Retournons aux musiciens. Avec son frère Hakim et Magyd Cherfi, Mustapha Amokrane est l'un des trois chanteurs d'origine algérienne de Zebda, formation toulousaine autant réputée pour ses tubes festifs (Tomber la chemise) que pour ses engagements politiques. Le groupe avait ainsi été le fer de lance de la liste Motivé-e-s qui, à Toulouse, avait recueilli 13 % des voix au premier tour des élections municipales de 2001. "Ces dernières semaines, explique Mustapha Amokrane, nous étions à fond dans l'enregistrement de notre album, dans notre petite bulle. Mais nous étions plutôt éc?urés par ce débat sur l'insécurité, qui se résumait en gros par : "Tous les Arabes sont des voleurs et des antisémites." J'ai voté Hue au premier tour, après pas mal d'hésitations. Jospin était trop loin d'une politique de gauche. Dimanche soir, j'ai pris le score de Le Pen de façon très personnelle. J'ai pensé à ma famille, à mes amis, à tous les gens d'origine maghrébine. Le message était clairement xénophobe. Cela m'a renvoyé à mes plus mauvais souvenirs d'enfance et d'adolescence, aux humiliations subies à la piscine, au foot, à l'entrée des boîtes.
"Toute ma vie, j'ai agi pour faire partie intégrante de cette société. Là, on me renvoie au visage les babouches de mon grand-père, on me désintègre. Le lendemain, je me suis senti très français. Un combattant, pas quelqu'un qui dort. Personne ne peut nous chasser de notre pays. Je mesure à quel point les enfants de l'immigration sont absents du débat politique. Alors que des dizaines de milliers d'entre eux réussissent, il est dramatique que la seule parole entendue soit celle de casseurs. Il faut que Le Pen fasse le plus petit score possible, mais, ce qui me touche, ce sont les rassemblements de rue. Un débat beaucoup plus vrai et plus fort que celui qu'il y aura entre Chirac et Le Pen."
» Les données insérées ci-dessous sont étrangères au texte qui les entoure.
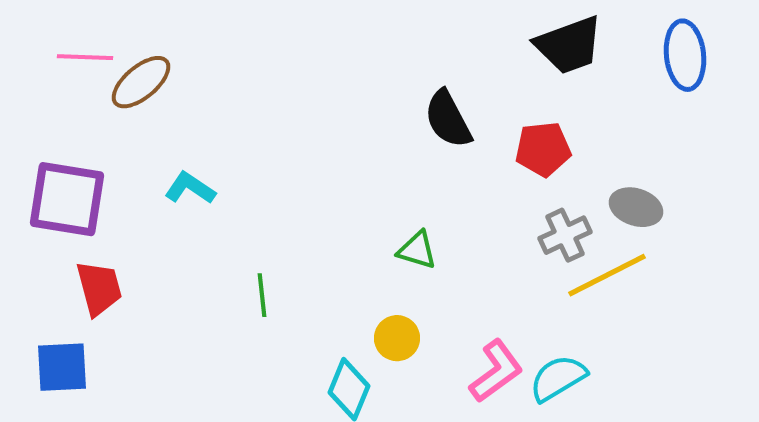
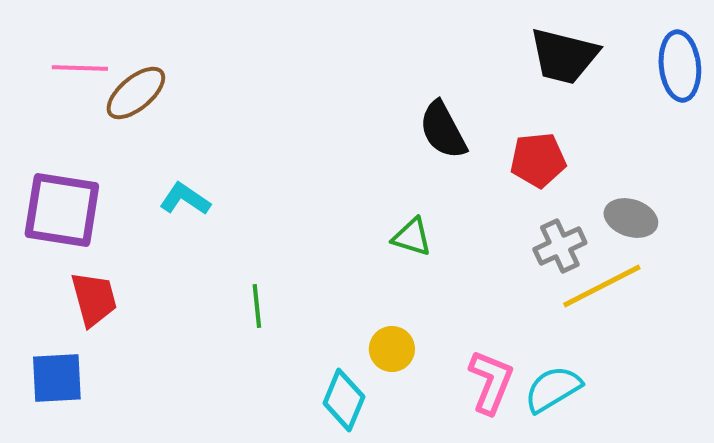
black trapezoid: (569, 45) -> (564, 56), turned 34
green triangle: (417, 250) -> (412, 237), moved
pink L-shape: (496, 371) -> (491, 382), turned -32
Guy Manuel de Homem-Christo et Thomas Bagalter forment le duo Daft Punk, le plus célèbre des groupes français de musique électronique. Habitué à cacher son visage et à ne pas s'engager politiquement, le groupe cède aujourd'hui à un cas de force majeure. "Dimanche, à la dernière minute, j'ai voté Jospin sans conviction, confie Thomas Bagalter. J'avais lu quelques jours avant un article du Monde qui évoquait la possible présence de l'extrême droite au second tour, ça m'a décidé. Je voterai Chirac au second tour, parce que c'est la seule façon de soutenir la démocratie face aux idées fascisantes et xénophobes. C'est bien de descendre dans la rue, mais c'est le vote qui tranchera."